Stored dataset records:
--------------------------------------------------

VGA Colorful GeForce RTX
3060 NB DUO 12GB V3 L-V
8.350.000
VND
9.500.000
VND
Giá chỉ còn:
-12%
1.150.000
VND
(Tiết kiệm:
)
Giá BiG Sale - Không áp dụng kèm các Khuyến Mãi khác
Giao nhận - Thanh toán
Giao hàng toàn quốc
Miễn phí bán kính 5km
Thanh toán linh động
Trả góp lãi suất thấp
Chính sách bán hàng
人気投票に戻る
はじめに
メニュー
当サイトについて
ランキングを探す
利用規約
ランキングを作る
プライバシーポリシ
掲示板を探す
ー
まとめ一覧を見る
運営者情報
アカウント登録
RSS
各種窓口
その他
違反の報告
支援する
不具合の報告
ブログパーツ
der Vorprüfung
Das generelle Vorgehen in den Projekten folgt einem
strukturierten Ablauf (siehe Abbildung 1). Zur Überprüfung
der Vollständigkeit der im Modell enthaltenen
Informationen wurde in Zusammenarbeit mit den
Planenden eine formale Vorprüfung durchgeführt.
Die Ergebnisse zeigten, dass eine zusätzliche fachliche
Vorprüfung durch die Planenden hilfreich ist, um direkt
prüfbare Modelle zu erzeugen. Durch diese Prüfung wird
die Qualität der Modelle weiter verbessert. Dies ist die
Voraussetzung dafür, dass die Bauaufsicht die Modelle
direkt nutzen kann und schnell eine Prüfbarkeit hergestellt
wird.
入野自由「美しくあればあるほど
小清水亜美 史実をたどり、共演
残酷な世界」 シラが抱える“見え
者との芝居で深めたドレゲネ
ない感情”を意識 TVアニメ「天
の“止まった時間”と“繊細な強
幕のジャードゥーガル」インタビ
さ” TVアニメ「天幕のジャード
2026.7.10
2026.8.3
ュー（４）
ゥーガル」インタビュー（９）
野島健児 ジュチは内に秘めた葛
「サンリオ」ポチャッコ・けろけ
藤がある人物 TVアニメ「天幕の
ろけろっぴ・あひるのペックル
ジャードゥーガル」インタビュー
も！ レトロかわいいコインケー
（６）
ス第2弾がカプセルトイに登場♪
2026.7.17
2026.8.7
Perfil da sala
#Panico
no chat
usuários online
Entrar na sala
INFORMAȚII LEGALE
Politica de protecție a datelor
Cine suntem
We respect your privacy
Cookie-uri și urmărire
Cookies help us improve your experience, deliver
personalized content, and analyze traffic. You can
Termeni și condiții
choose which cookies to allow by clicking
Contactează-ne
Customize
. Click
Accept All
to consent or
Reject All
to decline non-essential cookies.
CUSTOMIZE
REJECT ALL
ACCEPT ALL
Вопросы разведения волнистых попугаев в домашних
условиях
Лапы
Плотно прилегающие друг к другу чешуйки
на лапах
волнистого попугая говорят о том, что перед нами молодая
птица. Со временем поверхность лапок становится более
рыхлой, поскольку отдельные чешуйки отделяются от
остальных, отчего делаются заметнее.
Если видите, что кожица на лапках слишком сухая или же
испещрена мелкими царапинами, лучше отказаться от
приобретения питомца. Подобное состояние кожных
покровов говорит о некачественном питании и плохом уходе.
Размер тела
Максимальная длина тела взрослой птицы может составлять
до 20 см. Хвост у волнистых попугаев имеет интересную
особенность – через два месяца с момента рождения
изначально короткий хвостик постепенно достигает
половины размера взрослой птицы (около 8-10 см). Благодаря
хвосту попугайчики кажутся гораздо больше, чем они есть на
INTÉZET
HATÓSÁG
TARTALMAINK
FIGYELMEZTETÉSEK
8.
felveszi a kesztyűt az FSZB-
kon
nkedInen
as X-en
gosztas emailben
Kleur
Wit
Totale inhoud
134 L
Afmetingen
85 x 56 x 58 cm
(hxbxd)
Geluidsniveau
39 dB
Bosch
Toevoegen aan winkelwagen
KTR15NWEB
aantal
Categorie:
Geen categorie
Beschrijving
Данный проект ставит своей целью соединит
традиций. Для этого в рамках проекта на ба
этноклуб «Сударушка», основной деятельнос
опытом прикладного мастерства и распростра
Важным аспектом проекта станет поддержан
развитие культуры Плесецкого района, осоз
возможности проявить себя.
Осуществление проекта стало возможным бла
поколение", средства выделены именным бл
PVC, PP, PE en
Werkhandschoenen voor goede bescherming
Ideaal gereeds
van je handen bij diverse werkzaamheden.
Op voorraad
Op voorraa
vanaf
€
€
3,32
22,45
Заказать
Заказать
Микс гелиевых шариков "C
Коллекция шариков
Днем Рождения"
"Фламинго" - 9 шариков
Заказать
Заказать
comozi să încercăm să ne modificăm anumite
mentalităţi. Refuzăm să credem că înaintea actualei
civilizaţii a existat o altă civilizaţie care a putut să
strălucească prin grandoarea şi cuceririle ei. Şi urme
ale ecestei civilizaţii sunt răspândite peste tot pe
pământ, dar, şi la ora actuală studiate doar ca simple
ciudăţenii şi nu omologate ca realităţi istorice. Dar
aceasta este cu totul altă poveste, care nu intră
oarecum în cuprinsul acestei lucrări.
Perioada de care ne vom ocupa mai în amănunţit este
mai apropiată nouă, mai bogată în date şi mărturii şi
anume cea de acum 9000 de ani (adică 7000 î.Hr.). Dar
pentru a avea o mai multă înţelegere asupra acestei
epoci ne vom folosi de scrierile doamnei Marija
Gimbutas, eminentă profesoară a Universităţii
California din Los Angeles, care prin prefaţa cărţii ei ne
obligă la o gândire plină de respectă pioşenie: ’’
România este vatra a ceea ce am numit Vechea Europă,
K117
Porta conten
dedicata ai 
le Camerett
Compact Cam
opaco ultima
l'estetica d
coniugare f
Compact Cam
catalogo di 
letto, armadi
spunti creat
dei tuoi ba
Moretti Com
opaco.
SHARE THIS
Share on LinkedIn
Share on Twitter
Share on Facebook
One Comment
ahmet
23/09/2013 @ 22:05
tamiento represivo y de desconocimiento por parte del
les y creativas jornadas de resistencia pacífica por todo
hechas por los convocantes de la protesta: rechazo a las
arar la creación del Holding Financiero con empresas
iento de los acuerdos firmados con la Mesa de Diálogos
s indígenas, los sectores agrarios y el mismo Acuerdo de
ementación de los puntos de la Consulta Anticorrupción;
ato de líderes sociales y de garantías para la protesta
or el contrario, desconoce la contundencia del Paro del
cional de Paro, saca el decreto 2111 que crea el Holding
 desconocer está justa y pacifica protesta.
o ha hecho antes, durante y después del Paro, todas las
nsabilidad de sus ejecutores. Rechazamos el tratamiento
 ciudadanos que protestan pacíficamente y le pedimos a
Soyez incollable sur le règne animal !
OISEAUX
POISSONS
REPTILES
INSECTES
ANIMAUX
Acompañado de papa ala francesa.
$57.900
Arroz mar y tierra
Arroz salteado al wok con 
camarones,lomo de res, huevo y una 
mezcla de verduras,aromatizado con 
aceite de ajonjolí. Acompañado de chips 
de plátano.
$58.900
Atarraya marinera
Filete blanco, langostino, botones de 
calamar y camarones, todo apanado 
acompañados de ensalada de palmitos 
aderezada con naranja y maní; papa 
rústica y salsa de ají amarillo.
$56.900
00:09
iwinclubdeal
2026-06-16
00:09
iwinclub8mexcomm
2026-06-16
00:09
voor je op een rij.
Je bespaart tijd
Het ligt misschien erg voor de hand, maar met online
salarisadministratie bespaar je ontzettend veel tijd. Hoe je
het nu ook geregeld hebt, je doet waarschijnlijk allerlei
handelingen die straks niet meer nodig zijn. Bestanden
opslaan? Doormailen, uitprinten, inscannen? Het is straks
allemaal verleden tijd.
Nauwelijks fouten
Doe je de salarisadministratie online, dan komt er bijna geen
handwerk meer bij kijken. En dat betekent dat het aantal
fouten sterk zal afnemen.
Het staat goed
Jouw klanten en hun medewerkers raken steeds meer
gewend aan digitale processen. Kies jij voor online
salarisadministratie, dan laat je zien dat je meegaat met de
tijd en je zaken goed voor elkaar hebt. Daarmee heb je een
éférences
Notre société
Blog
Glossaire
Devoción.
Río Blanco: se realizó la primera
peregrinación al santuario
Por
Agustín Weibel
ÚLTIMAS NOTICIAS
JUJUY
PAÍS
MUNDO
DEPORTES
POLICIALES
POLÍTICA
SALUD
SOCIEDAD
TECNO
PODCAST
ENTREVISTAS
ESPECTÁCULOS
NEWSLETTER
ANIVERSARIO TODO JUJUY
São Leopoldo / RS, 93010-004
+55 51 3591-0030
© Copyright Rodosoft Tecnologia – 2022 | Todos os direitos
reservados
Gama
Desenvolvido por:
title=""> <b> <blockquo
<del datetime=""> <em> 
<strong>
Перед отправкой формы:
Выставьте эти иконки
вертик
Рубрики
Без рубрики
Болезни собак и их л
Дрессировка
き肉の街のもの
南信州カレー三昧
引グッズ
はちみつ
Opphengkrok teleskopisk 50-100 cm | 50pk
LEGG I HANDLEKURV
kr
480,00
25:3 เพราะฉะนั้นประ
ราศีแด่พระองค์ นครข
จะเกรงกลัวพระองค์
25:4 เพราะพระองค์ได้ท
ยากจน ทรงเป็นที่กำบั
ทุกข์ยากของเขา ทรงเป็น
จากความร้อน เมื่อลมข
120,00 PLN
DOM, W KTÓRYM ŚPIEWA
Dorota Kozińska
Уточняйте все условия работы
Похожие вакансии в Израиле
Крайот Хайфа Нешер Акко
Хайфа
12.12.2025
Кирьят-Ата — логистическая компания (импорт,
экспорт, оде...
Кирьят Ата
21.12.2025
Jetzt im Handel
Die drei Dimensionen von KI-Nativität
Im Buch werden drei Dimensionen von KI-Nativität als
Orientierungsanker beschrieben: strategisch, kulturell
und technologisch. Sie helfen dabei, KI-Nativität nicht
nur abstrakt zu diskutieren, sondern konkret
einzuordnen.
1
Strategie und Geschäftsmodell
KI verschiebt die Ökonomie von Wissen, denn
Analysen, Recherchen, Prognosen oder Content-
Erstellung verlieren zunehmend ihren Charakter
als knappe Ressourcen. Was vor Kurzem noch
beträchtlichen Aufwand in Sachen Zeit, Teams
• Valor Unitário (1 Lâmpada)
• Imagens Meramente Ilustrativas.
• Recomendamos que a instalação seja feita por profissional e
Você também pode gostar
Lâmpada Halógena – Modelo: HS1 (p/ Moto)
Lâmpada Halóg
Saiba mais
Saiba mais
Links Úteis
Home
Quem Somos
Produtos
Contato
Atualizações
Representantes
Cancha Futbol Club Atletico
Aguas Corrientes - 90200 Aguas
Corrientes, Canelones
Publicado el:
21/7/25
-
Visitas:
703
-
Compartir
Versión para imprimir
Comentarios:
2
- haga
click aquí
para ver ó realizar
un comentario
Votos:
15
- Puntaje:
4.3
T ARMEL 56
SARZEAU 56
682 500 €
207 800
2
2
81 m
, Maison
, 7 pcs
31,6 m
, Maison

--------------------------------------------------

◆ About this exercise:
Copy the records word for word, beginning with their first line and continuing down through the line that contains "Miễn phí bán kính 5km", including that line.

◆ Expected answer:
VGA Colorful GeForce RTX
3060 NB DUO 12GB V3 L-V
8.350.000
VND
9.500.000
VND
Giá chỉ còn:
-12%
1.150.000
VND
(Tiết kiệm:
)
Giá BiG Sale - Không áp dụng kèm các Khuyến Mãi khác
Giao nhận - Thanh toán
Giao hàng toàn quốc
Miễn phí bán kính 5km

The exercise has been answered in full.